Start at the first line below and write out everything verbatim except the pictures.

### Data excerpt

▼▼▼

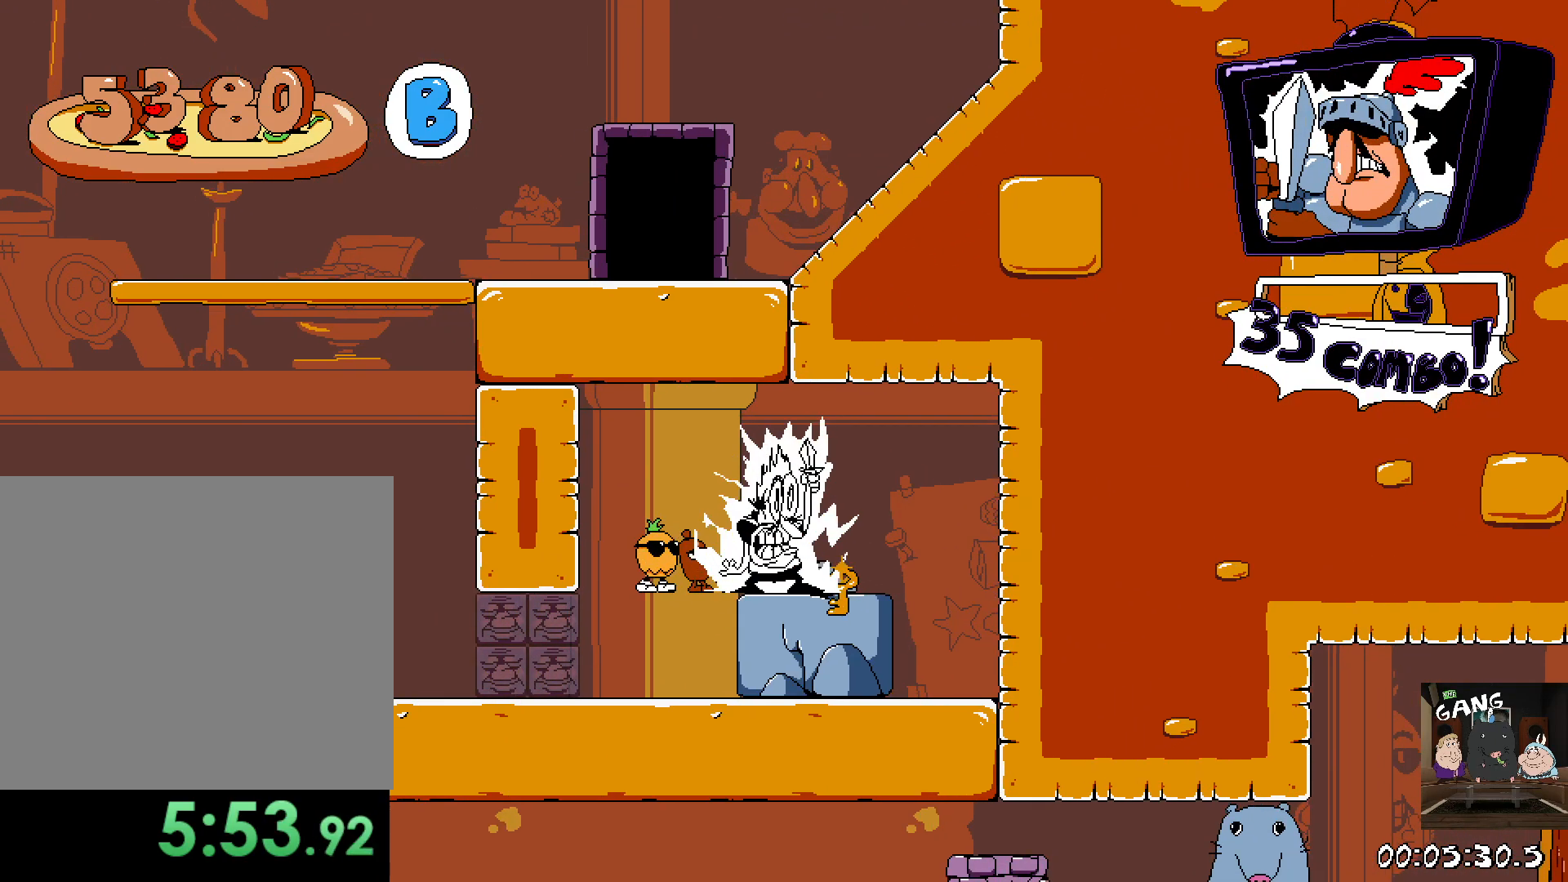
{"buttons": [], "left_stick": "left", "right_stick": "center", "events": []}
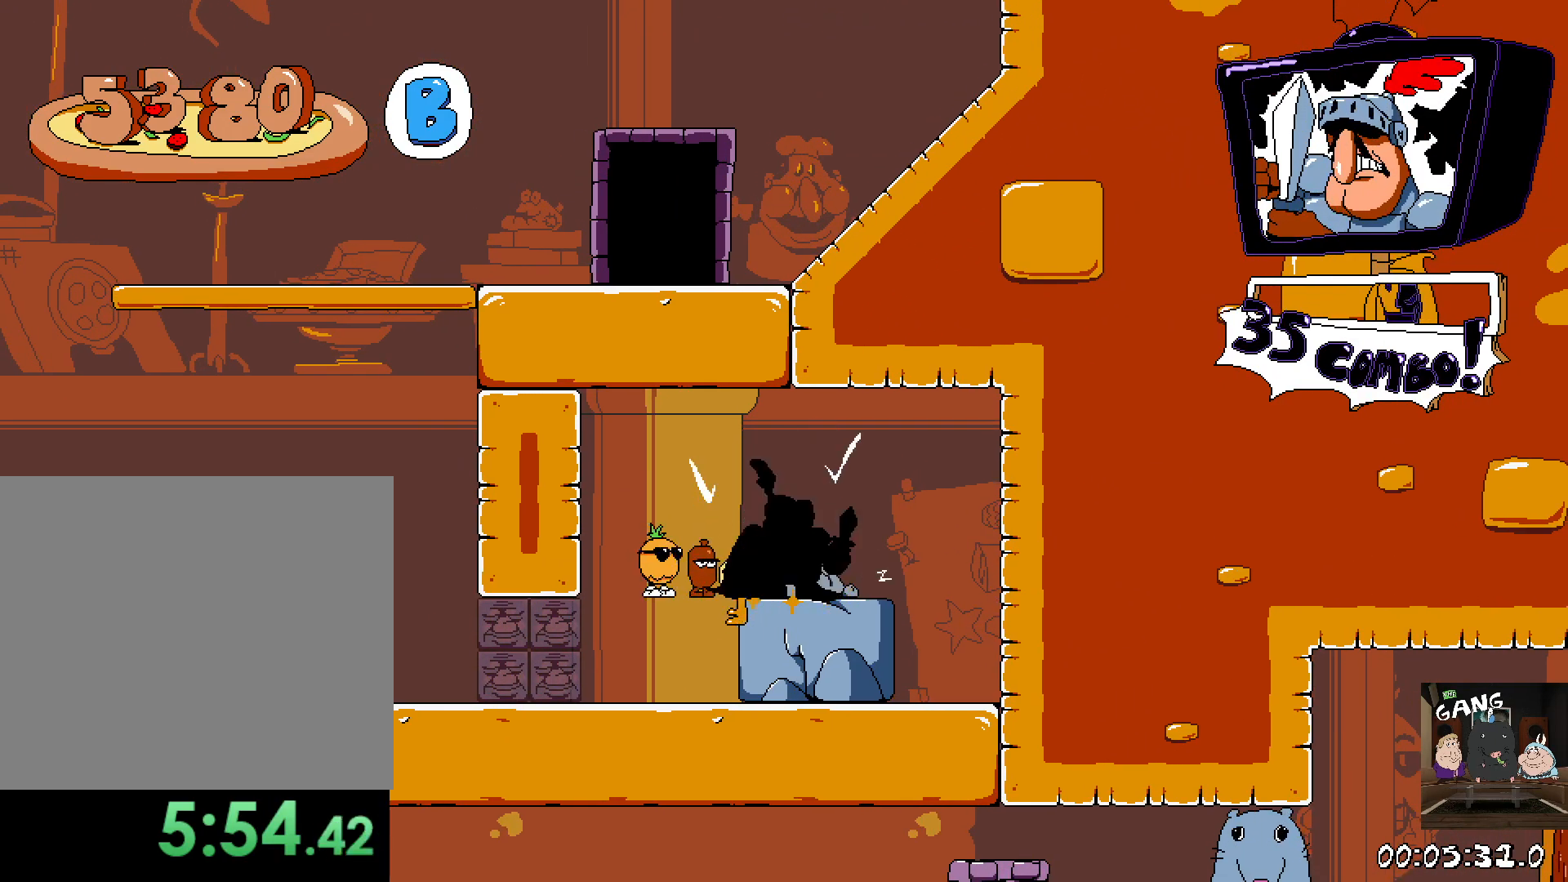
{"buttons": [], "left_stick": "left", "right_stick": "center", "events": []}
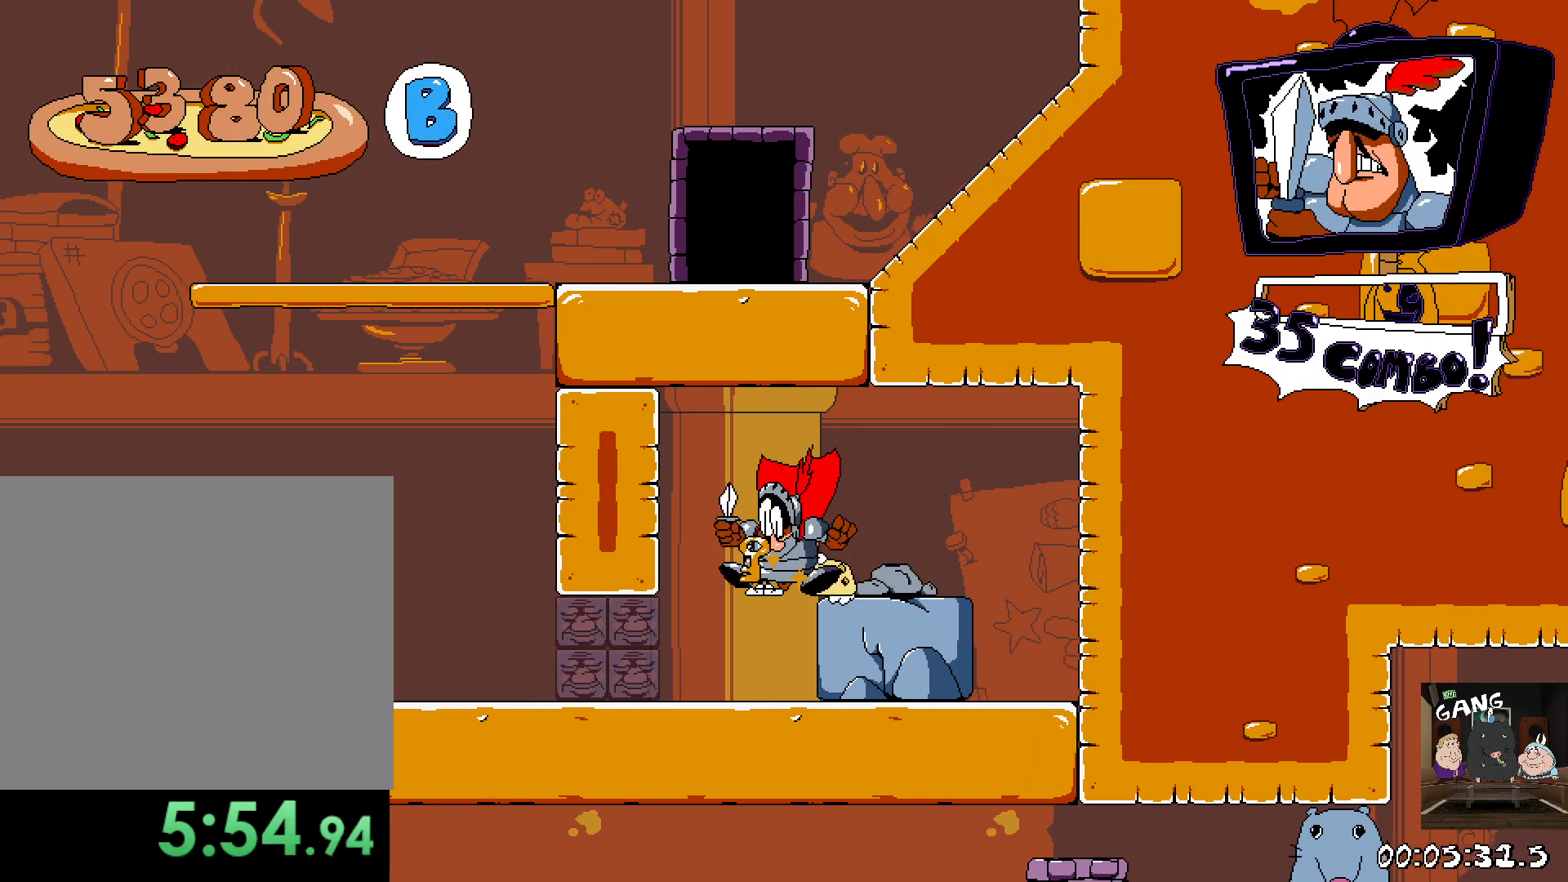
{"buttons": [], "left_stick": "down-left", "right_stick": "center", "events": [[133, "left_stick", "down-left"], [267, "left_stick", "left"], [433, "left_stick", "down-left"]]}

▲▲▲

### Written solution
{"buttons": [], "left_stick": "left", "right_stick": "center", "events": []}
{"buttons": [], "left_stick": "left", "right_stick": "center", "events": []}
{"buttons": [], "left_stick": "down-left", "right_stick": "center", "events": [[133, "left_stick", "down-left"], [267, "left_stick", "left"], [433, "left_stick", "down-left"]]}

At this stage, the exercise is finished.